▸ WHAT YOU SHOULD DO
Scan the entries that follow and give only the number of lines containing "faire".

▸ TASK INPUTS
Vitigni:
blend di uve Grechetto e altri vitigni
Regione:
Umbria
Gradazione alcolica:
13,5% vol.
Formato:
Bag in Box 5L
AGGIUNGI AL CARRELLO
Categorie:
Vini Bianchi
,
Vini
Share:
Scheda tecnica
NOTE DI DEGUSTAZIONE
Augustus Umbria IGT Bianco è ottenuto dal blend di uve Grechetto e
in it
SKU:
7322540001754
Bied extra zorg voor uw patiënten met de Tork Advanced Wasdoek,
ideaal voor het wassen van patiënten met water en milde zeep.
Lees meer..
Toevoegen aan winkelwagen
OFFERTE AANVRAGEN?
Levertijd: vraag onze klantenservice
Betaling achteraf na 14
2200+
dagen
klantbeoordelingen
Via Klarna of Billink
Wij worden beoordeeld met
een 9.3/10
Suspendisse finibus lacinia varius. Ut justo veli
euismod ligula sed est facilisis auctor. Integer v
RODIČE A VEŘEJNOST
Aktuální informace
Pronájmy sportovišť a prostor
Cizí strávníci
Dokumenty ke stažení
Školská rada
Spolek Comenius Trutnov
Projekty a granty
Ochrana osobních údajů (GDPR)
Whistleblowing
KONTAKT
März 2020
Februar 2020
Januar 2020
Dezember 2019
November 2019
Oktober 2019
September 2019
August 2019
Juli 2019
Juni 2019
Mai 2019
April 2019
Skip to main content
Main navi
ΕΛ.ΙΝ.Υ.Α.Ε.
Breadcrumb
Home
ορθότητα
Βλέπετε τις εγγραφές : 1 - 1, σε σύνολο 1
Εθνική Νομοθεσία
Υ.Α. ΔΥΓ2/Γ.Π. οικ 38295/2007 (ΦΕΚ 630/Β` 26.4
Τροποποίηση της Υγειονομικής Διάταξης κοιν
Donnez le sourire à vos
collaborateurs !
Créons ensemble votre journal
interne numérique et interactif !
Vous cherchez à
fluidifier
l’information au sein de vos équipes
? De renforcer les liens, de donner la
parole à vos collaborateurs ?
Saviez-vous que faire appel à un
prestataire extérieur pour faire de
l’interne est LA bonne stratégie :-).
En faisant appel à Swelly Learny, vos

▸ RESULT FOR THIS TASK
2